As a consequence of this situation and the large catchment area from which the 4208 patients (Heidelberg) derived, it cannot be claimed with total confidence that absolutely all cases of cavernoma after irradiation were captured in the current analysis. It is arguable that younger patients who have undergone radiation therapy are likelier to receive closer surveillance testing of the brain than older patients who have not undergone radiation therapy; however, it should be noted that almost exactly half of each age specific group (Table 1) were diagnosed on the initial basis of symptoms shown (5 cases, from Heidelberg 35 from the literature) which were then confirmed with imaging techniques. The remaining half were symptom free and were diagnosed in the course of MRI follow-up examinations. Still, in the investigated group of 365 patients filtered for known minimal survival time of at least 1.17 years who underwent regular MRI follow-up examinations in Heidelberg clinics, there remained at least one order of magnitude between the frequencies of cavernomas after irradiation in the age groups above and below 10 years of age at time of radiation therapy.
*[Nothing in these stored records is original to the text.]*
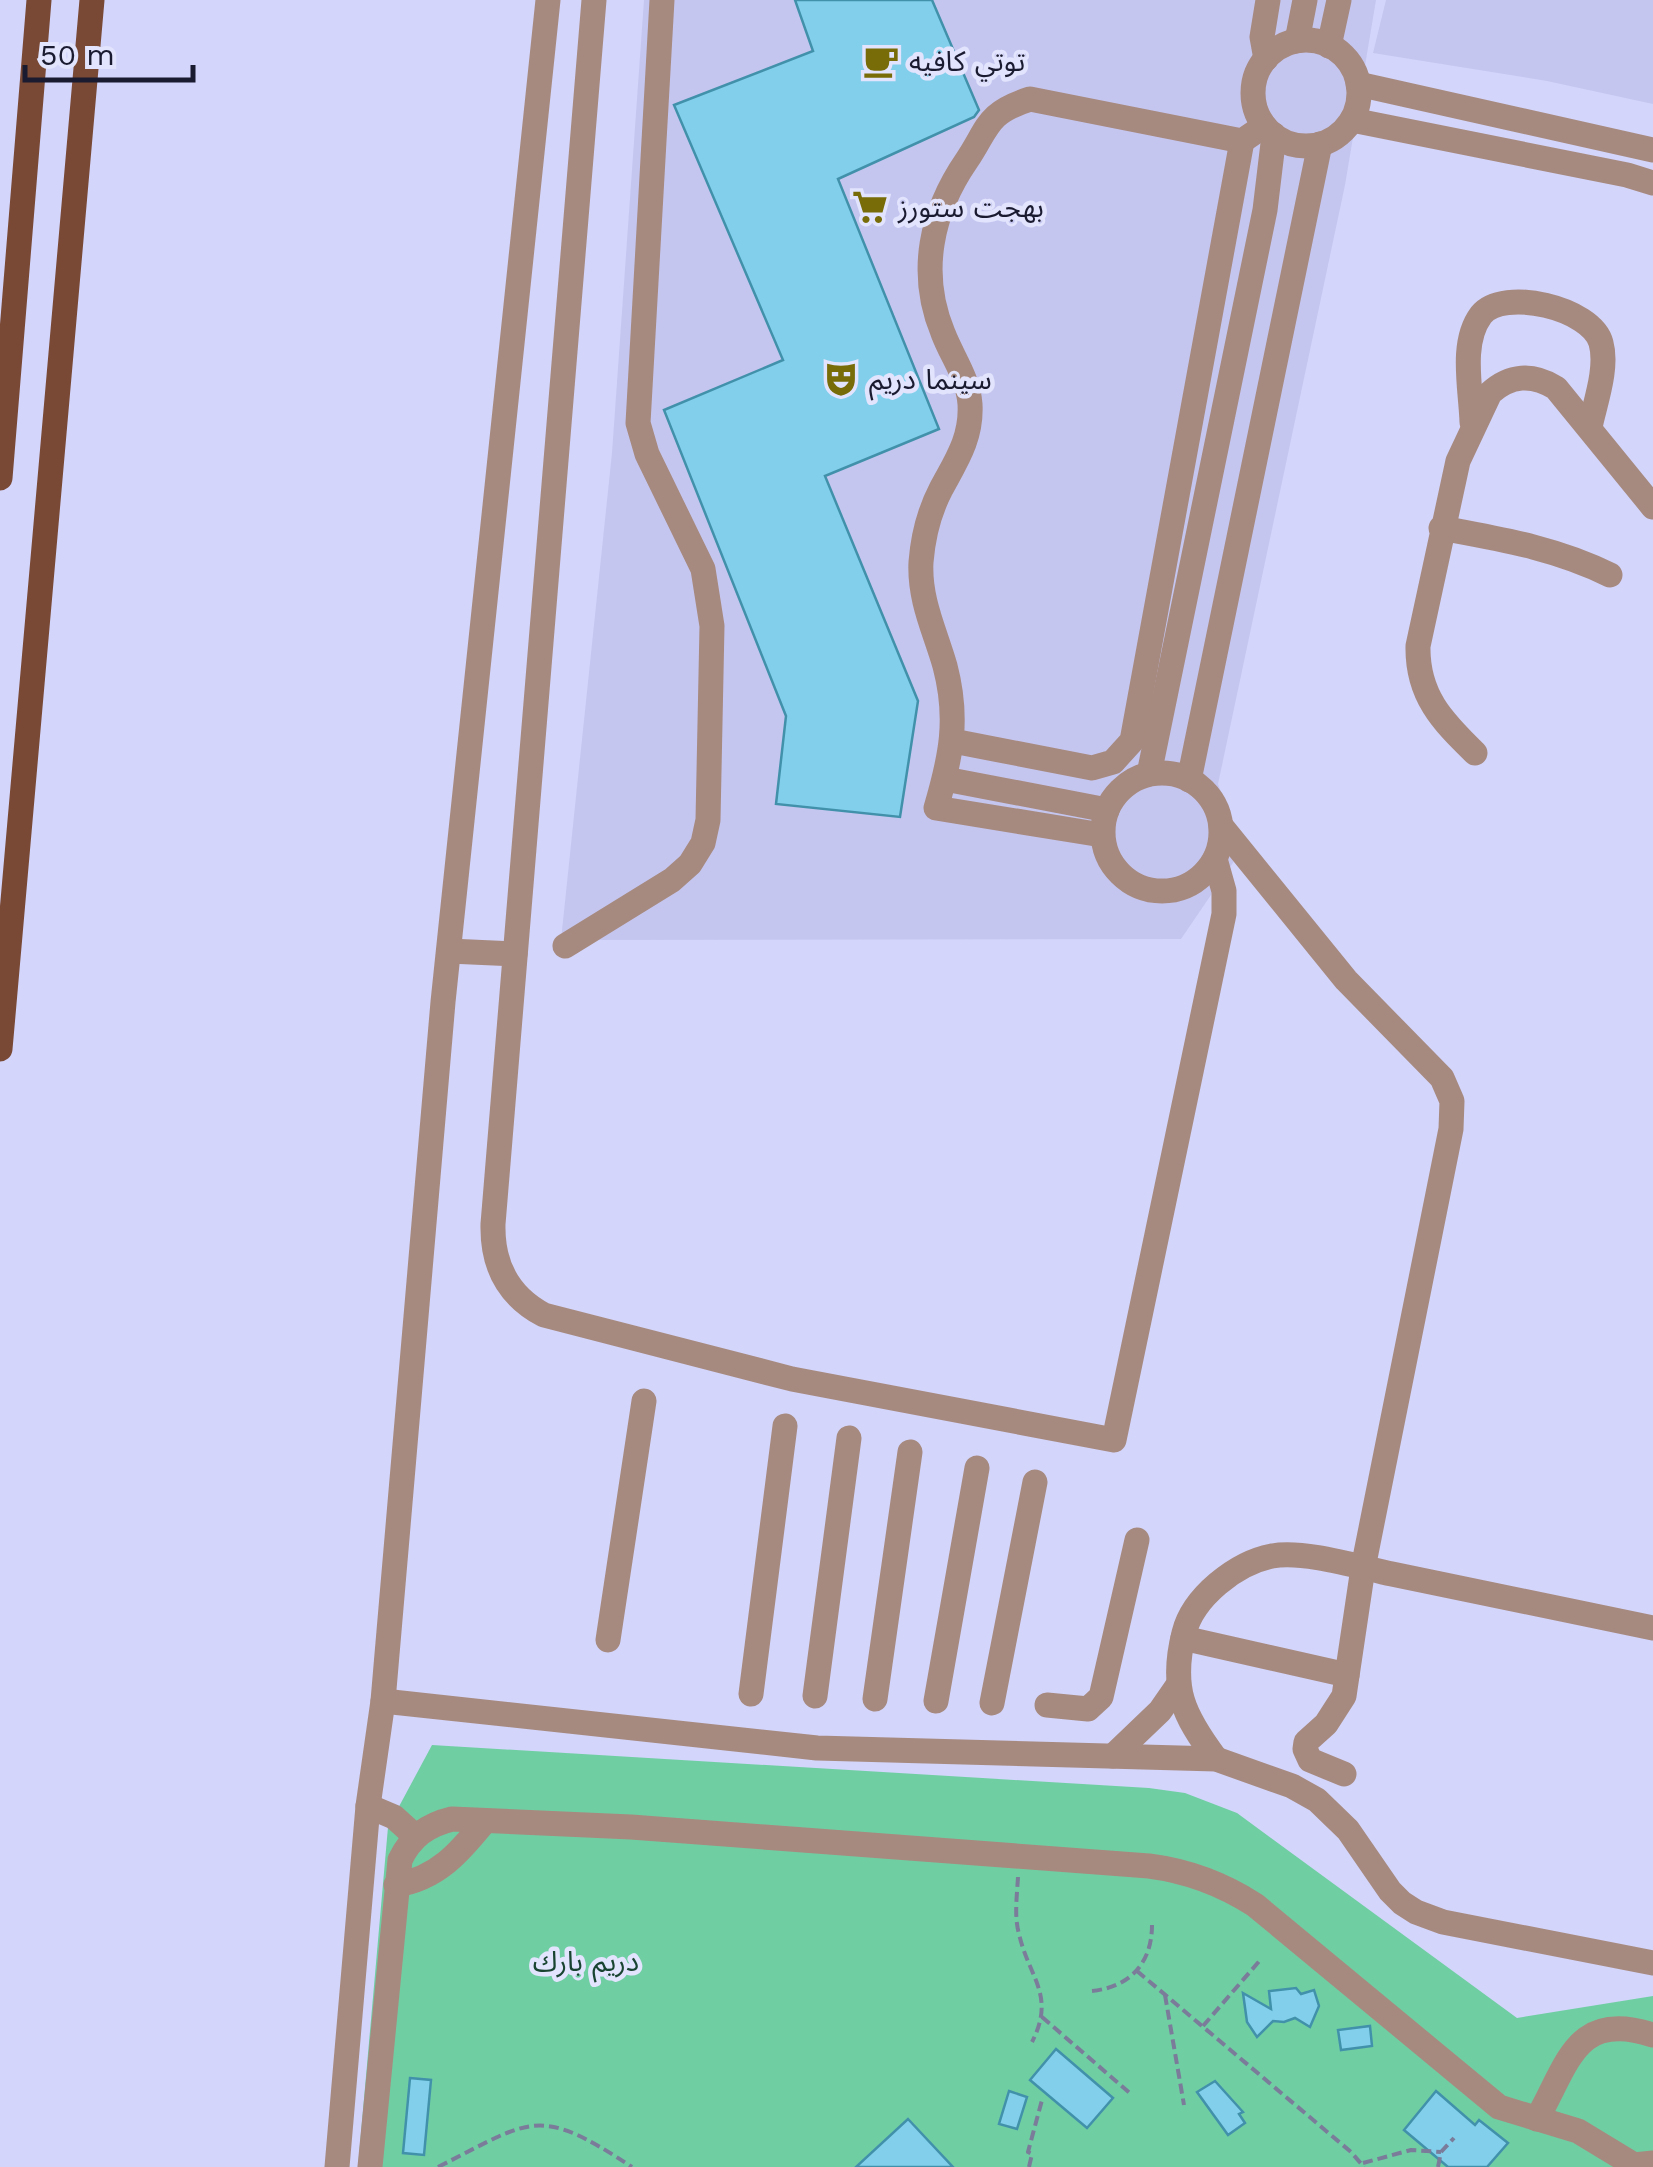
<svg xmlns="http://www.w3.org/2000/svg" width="1653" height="2167" font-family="'Work Sans','Noto Sans Arabic',sans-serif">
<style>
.built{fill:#c5c6f0}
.green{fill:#70cea3}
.building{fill:#81cfeb;stroke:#4291ab;stroke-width:2.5}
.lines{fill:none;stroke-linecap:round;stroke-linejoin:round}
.path{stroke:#7b7c9a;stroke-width:4;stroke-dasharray:10 5;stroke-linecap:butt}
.minor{stroke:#a78a7f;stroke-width:25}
.major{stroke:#794935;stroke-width:25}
.labels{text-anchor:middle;stroke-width:9;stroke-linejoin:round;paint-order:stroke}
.poi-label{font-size:28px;fill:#1a1a30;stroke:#e2e4fd;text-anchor:start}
.park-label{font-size:28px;fill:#1a4432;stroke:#e2e4fd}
</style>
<rect width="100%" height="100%" fill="#d3d5fb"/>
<!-- built -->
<g class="built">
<path d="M644,0H1376L1345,185L1218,784L1243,848L1181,939L561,940L612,453Z"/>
<path d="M1386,0H1653V104L1547,81L1373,53Z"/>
</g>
<!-- green -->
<path class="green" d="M432,1745L1149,1788L1185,1793L1237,1813L1517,2018L1653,1996V2167H358L388,1827Z"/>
<!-- building -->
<g class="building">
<path d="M795,0H932L979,110L974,117L838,179L939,429L825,476L918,701L900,817L776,804L786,716L664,410L783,360L674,105L813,51Z"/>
<path d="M1296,1988L1301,1994L1314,1990L1319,2006L1310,2027L1295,2018L1284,2022L1273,2021L1257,2037L1247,2022L1243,1993L1271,2009L1269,1991Z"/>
<path d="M1370,2026L1372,2046L1341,2050L1338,2030Z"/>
<path d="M1056,2049L1113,2098L1087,2128L1030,2080Z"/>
<path d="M410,2078L431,2080L424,2155L403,2153Z"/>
<path d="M1215,2081L1243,2112L1239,2114L1245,2123L1228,2135L1197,2092Z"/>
<path d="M1009,2091L1027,2097L1017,2129L999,2124Z"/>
<path d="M1436,2091L1475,2125L1479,2120L1508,2143L1487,2167H1448L1404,2130Z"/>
<path d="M908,2119L953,2167H856Z"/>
</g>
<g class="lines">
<!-- path -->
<g class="path">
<path d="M1018,1877C1017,1896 1014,1916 1019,1934C1029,1978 1056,1995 1032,2042"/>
<path d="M1137,1971L1351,2152L1364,2167"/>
<path d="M1092,1991C1130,1987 1152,1963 1152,1925"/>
<path d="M1165,1995L1184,2105"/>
<path d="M1042,2017L1132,2095"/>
<path d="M1203,2026L1262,1958"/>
<path d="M1363,2163L1411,2150L1441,2152"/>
<path d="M438,2167C533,2119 538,2105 632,2167"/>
<path d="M1029,2167L1032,2154L1028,2152L1042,2100"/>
<path d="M1438,2167L1441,2152L1454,2138"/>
</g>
<!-- minor -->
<g class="minor">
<path d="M594,0L493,1224C492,1265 508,1296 544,1315L792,1379L1114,1440L1224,914V891L1215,859"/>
<circle cx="1306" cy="93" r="53"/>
<path d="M1297,41L1305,0"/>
<path d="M1329,46L1339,0"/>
<path d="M1266,59L1262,37L1268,0"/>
<path d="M1358,84L1653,150"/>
<path d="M1352,120L1627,175L1653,183"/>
<path d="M1472,422C1471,389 1460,343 1481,315C1503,287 1592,308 1601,343C1608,368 1595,403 1590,427"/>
<path d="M1441,528C1500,539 1556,548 1610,575"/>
<path d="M953,741L1092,768L1113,762L1132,741L1242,141"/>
<path d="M1475,753C1442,721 1417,695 1418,646L1458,461L1490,393C1510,375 1532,373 1556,388L1653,507"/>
<circle cx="1162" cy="832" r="59"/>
<path d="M1149,774L1265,210L1274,135"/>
<path d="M945,779L1107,810"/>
<path d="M1189,780L1320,144"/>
<path d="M1221,826L1346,980L1442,1078L1452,1101L1451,1129L1363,1568L1344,1696L1326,1724L1306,1742L1305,1749L1310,1760L1344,1774"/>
<path d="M1102,835L936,808C951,757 959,719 945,666C935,631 919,600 921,562C923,537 929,512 941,489C956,461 972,438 970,404C968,377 952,357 943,333C918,273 931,212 967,160C989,127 986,113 1030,99L1242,141L1264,126"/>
<path d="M565,946L672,880L690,864L703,843L708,820L712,626L703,569L647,454L638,423L662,0"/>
<path d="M449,951L515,954"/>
<path d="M1183,1638L1347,1675"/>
<path d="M608,1640L644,1401"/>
<path d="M751,1694L785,1426"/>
<path d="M815,1696L849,1438"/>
<path d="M875,1699L910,1452"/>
<path d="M383,1701L817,1748L1216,1759L1292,1786L1317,1800L1348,1830L1390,1891L1402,1903L1416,1912L1443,1922L1653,1963"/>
<path d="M936,1701L977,1468"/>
<path d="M992,1703L1035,1482"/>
<path d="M1047,1705L1088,1709L1101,1697L1137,1540"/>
<path d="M1113,1756L1160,1711L1178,1685"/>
<path d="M1216,1759C1183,1715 1170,1688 1184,1633C1193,1597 1236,1563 1272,1556C1304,1550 1359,1567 1392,1574C1479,1592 1566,1610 1653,1628"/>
<path d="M368,1806L394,1817L415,1836"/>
<path d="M396,1885C437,1879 460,1852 485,1821"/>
<path d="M1537,2119C1569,2062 1576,2010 1653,2035"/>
<path d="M337,2167L368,1806L383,1701L443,1002L548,0"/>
<path d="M370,2167L400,1860C411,1837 427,1825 452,1819L631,1827L1149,1866C1188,1871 1221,1883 1255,1905L1499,2107L1578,2131L1634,2165L1653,2163"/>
</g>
<!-- major -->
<g class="major">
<path d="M0,478L39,0"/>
<path d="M0,1049L92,0"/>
</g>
</g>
<!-- icons -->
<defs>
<symbol id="cafe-bare" viewBox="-9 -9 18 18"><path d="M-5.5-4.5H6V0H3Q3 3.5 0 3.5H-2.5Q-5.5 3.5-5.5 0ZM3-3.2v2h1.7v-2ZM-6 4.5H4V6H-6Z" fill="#776c08" stroke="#e2e4fd" stroke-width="2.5" paint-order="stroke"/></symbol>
<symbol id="supermarket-bare" viewBox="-9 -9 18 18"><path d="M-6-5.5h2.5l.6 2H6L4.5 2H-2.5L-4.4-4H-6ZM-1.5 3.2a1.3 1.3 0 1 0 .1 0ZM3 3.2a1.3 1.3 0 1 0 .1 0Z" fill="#776c08" stroke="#e2e4fd" stroke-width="2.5" paint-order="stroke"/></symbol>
<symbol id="theatre-bare" viewBox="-9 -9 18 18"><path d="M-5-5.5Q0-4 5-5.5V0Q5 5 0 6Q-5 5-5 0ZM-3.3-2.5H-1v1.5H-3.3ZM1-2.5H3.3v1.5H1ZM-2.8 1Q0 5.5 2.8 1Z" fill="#776c08" stroke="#e2e4fd" stroke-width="2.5" paint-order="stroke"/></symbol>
</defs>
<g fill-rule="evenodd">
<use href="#cafe-bare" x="856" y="36" width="50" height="50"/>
<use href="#supermarket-bare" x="845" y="182" width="50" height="50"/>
<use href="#theatre-bare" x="816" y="354" width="50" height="50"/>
</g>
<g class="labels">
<!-- poi labels -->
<g class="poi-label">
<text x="909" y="71">توتي كافيه</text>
<text x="898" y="217">بهجت ستورز</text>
<text x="869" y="389">سينما دريم</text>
</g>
<!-- park labels -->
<g class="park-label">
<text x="586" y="1971">دريم بارك</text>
</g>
</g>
<!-- scale -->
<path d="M25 65v15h168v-15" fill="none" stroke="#1a1a30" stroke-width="5"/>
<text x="40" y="65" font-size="30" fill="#1a1a30" stroke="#e2e4fd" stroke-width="8" paint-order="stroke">50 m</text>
</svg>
It is unclear why irradiation of the brain can lead to the development of a cavernoma. It is not necessarily the case that cavernomas result directly from radiation. It could be assumed that children with ALL— the most frequent reason for brain irradiation—are inherently prone to the development of cavernomas. There are, however, no indications of this in the literature.
One could also postulate that the growth of a preexisting tiny cavernoma, not visible in MRI (especially computed tomography) prior to radiation, could have been induced, and the de novo appearance would merely have been simulated.
But why should this appear in a significantly higher rate in children than in adults? Mechanisms of induction of cavernoma by radiation remain shrouded in mystery.
An involvement of the release of vascular endothelial growth factor (vEGF) by radiation would be likely to result in the induction of angiogenesis.19 Radiation first results in a narrowing of the vascular vessel lumen due to adventitial fibrosis and endothelial edema. This leads to ischemia and micro-infarctions followed by reactive neoangiogenesis due to the increased release of hypoxy-inducible-factor-1 (HIF-1), which in turn induces VEGF.20 The evolution of some cavernomas distant from the radiation port could be explained by the long distance effect of VEGF. Vascular endothelial growth factor and HIF-1 have been found to be expressed most in the very young.20, 21
This most probably plays a part in the explanation of the particular frequency of radiation induced cavernomas in children.